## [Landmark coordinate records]

*** Block opens ***

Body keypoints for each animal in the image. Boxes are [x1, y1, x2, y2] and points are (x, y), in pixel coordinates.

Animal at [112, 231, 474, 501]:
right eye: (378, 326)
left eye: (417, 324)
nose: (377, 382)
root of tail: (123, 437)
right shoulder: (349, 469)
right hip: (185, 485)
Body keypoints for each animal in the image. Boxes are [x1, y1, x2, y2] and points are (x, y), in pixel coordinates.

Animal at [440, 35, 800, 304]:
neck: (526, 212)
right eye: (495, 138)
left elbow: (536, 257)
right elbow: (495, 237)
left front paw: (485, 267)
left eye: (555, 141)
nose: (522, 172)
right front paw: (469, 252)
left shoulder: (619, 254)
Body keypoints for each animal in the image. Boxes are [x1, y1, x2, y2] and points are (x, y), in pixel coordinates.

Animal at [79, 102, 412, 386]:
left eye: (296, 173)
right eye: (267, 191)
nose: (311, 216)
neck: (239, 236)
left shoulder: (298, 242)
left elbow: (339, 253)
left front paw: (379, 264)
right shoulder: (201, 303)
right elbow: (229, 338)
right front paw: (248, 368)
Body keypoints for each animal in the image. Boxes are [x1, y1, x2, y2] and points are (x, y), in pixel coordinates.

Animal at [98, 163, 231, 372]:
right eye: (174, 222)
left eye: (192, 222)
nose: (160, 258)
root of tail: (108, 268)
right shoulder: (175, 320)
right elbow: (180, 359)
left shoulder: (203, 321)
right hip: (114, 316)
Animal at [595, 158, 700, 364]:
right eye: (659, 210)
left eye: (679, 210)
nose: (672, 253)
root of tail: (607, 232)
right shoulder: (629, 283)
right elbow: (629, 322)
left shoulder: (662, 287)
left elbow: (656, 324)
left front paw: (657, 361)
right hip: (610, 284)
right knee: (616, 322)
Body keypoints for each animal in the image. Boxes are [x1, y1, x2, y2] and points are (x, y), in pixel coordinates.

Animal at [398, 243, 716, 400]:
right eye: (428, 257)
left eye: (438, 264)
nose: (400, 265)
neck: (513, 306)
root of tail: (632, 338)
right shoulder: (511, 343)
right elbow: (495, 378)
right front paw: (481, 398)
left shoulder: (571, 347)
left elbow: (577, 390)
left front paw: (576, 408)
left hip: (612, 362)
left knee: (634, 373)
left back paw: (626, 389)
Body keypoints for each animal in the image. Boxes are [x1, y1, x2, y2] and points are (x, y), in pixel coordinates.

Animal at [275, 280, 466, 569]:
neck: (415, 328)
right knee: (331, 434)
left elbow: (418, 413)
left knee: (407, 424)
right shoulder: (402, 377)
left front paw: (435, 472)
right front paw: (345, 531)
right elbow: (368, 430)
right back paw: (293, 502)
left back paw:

*** Block closes ***

The required output is the stretch of entries above from the line containing "right shoulder: (175, 320)" through the line containing "left knee: (634, 373)", reproduced exactly.

## [Answer box]
right shoulder: (175, 320)
right elbow: (180, 359)
left shoulder: (203, 321)
right hip: (114, 316)
Animal at [595, 158, 700, 364]:
right eye: (659, 210)
left eye: (679, 210)
nose: (672, 253)
root of tail: (607, 232)
right shoulder: (629, 283)
right elbow: (629, 322)
left shoulder: (662, 287)
left elbow: (656, 324)
left front paw: (657, 361)
right hip: (610, 284)
right knee: (616, 322)
Body keypoints for each animal in the image. Boxes are [x1, y1, x2, y2] and points are (x, y), in pixel coordinates.

Animal at [398, 243, 716, 400]:
right eye: (428, 257)
left eye: (438, 264)
nose: (400, 265)
neck: (513, 306)
root of tail: (632, 338)
right shoulder: (511, 343)
right elbow: (495, 378)
right front paw: (481, 398)
left shoulder: (571, 347)
left elbow: (577, 390)
left front paw: (576, 408)
left hip: (612, 362)
left knee: (634, 373)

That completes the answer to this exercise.